I have never been good at accepting things that I feel are forced on me. And that was never more clear than when my father’s cancer clearly became a death sentence. He had endured multiple diagnoses of various cancers and was simply worn out. A decade of fighting had taken its toll. But he had reached what I believe was his final responsibility in this world. He lived long enough that our young son knew him and would remember him. Dad had helped form the man he would become many years in the future. Despite the peace that he had made with his mortality, I could not and would not wrap my head around the inevitable.


My husband and I were finally beginning to find success in our careers, and we had more than ever before, both things and money. But all that did was frustrate me. Dad had been a strong example of the benefits of hard work. You earned your money and then had the right to spend it on what you really wanted. But in this case, all of this money would not buy me what I wanted most in this world. It would not cure his cancer. And it would not save our young son from the broken heart of losing Grandpa. I could not slow time or bargain for more, no matter how much money I was willing to throw at this demon. It was going to steal him from us, and it did.


It has been over two decades, and I still miss him and long to share good news with him. But I have grown to accept that my desire was purely selfish. He had lived his life and done most of what he wanted. He would often comment that he had more in his lifetime than he ever dreamed he would have, and he was genuinely thankful. But at the
time, I was young and foolishly still thought that my opinion truly held some weight in matters of the universe. I’m sure that still makes Dad smile and chuckle a bit.
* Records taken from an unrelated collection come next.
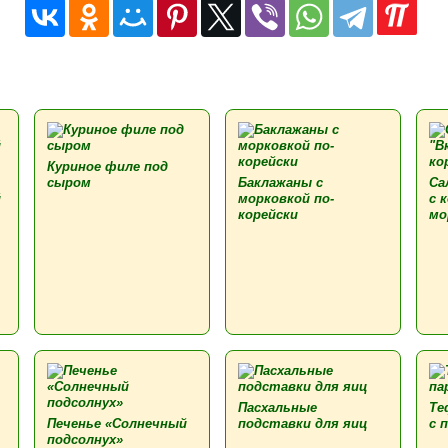
Куриное филе под
сыром
Баклажаны с
Са
й
морковкой по-
с 
корейски
мо
Пасхальные
Те
Печенье «Солнечный
подставки для яиц
с 
подсолнух»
This last week, I reflected on that time when all I wanted was to exert some control, make a difference, and change the outcome for my father and my family. But it was not meant to be. However, a wonderful family was kind enough to grant me the opportunity to contribute in a very small way to honor my father and help fight this elusive demon. I cannot imagine the feeling of helplessness when it is not a parent but a child battling the C-word.

But they are fighting the battle with grace and dignity that was far beyond my capability. I pray that we are heard and that Mila wins this battle. She is a mighty little warrior who has inspired so many people and reminded me of what is important in this world. It is not the money or things. It is the hugs and smiles from those you love and who love you that will fuel your heart and soul forever. Thank you for the gift you have given me.

2 thoughts on “Thank You, Little Warrior”

  1. Beautifully expressed, Kathy, showing how much the younger generations can teach us older generations if we will only listen. How insightful and wise you are today to share your honest feelings with us. This also shows how much more we know today about how to treat cancer, all kinds of cancers, and how to prevent them, too. I love this quote by Helen DeVos whose family made the leadership gift that brought The Helen DeVos Children’s Hospital to Grand Rapids, MI: “if we could see through the eyes of a child . . . we would be able to see the beauty and best in everything, and to understand that with faith and hope, wishes and dreams do come true. We would be able to look beyond the limits we adults sometimes impose on our lives . . . to be able to see the significance of every act of compassion, the joy in every expression of love.”

    1. Thank you, Pam, for your kind words and sharing that amazing quote. We are the product of what we see and experience in this world. Some are good, but some are also bad. However, a child’s fresh, clear eyes have not yet been altered by the worldly filters that can afflict an adult’s vision. They are still as pure and honest as the loving heart of a child who finds happiness and joy in something as simple as running in the rain or watching the flight of a butterfly. We have so many lessons to learn from our little visionaries!